Copy out each line of the data that holds the string "begin".

INPUT RECORDS →
========
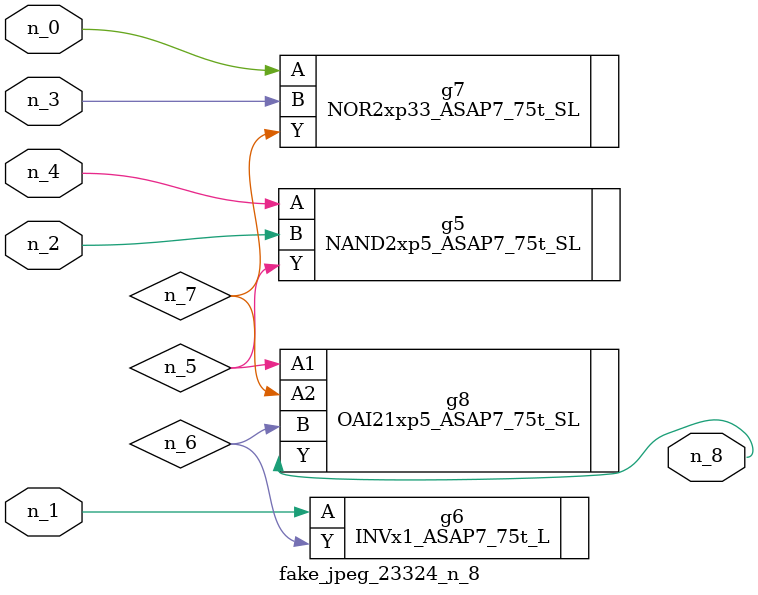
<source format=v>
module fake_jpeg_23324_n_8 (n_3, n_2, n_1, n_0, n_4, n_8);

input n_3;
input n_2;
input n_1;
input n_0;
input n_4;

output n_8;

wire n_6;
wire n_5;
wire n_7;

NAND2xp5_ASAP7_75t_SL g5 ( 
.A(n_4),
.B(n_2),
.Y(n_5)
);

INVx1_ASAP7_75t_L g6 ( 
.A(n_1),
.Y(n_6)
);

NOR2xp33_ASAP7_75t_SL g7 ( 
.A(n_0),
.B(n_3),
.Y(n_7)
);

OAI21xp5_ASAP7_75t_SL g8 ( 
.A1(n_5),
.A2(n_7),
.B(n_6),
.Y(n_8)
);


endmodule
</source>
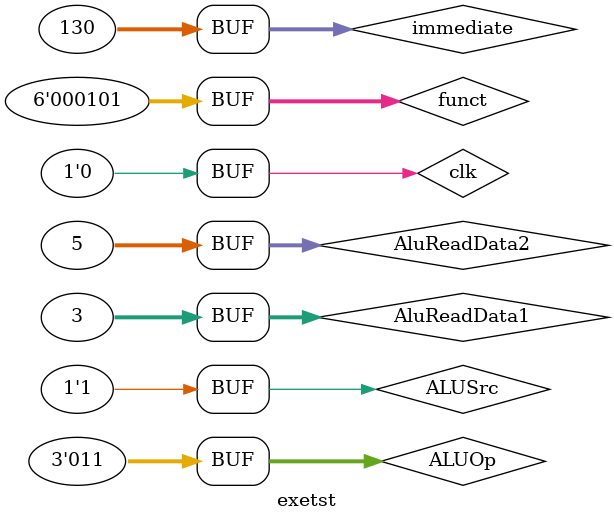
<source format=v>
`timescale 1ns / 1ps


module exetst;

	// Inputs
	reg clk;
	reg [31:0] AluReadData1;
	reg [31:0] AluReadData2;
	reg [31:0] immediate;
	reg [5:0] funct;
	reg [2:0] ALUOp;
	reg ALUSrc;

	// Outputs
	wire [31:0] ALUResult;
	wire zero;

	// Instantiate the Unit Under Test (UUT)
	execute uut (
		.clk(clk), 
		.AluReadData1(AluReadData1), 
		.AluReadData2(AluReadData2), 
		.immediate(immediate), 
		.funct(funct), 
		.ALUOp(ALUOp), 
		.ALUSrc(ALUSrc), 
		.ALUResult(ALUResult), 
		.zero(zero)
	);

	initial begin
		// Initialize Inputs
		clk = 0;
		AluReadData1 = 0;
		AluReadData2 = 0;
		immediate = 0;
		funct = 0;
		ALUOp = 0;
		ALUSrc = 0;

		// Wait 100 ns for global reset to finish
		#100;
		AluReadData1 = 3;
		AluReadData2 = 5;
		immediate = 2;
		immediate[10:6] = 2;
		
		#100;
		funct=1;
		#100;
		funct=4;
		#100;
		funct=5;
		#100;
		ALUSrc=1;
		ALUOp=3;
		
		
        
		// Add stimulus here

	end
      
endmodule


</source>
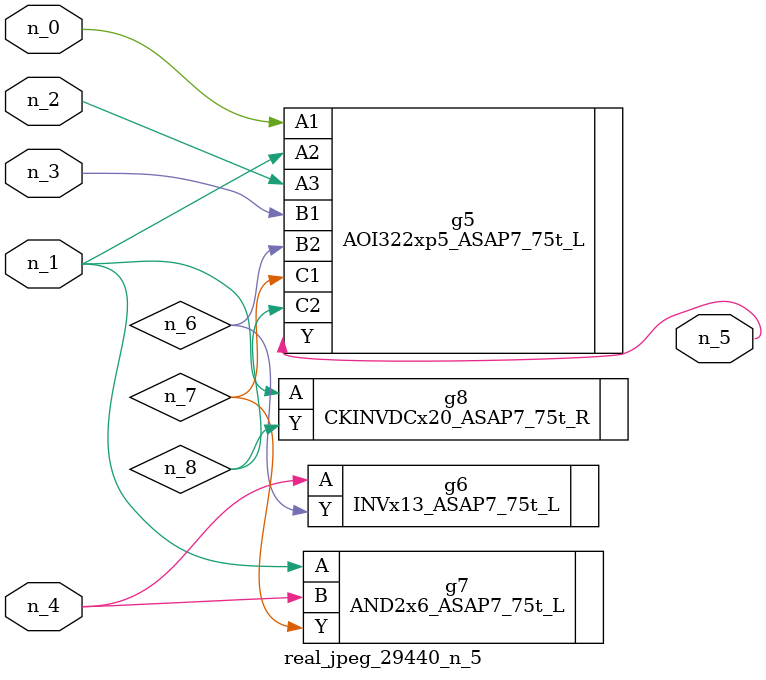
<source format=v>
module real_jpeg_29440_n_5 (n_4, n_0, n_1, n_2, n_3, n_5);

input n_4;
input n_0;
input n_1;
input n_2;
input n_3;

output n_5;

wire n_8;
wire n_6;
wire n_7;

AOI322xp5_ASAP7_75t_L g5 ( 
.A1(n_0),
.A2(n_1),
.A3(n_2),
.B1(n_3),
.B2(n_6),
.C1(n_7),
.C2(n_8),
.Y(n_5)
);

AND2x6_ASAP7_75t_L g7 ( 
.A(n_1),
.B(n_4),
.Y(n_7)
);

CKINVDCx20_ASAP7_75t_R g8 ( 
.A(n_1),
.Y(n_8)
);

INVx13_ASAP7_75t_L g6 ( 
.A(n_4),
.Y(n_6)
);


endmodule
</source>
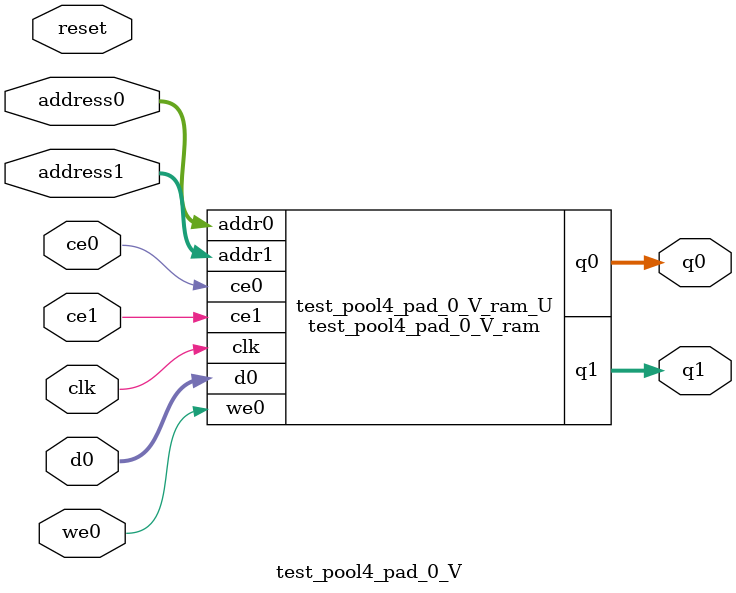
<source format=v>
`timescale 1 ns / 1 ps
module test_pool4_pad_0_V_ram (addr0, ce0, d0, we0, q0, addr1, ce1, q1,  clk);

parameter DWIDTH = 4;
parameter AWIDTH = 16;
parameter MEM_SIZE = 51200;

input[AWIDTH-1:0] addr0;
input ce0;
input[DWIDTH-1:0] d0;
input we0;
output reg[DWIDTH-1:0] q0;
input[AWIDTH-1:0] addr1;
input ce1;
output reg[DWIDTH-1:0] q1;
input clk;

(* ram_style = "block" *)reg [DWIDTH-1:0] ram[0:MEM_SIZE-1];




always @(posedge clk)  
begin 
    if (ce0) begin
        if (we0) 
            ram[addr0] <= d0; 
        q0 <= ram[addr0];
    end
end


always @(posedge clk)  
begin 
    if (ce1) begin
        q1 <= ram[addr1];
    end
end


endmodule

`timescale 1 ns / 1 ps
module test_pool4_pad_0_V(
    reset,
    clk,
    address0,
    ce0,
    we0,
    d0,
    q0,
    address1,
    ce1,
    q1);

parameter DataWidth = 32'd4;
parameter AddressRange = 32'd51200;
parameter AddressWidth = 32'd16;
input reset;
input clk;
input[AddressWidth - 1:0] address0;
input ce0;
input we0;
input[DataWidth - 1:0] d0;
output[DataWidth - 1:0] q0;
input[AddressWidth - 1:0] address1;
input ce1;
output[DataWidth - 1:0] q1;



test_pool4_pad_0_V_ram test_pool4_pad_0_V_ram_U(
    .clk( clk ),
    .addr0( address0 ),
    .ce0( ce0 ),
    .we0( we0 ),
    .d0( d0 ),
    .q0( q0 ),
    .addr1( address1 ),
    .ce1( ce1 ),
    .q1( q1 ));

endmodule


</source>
========
YOUR RESPONSE →
	initial begin
begin 
    if (ce0) begin
begin 
    if (ce1) begin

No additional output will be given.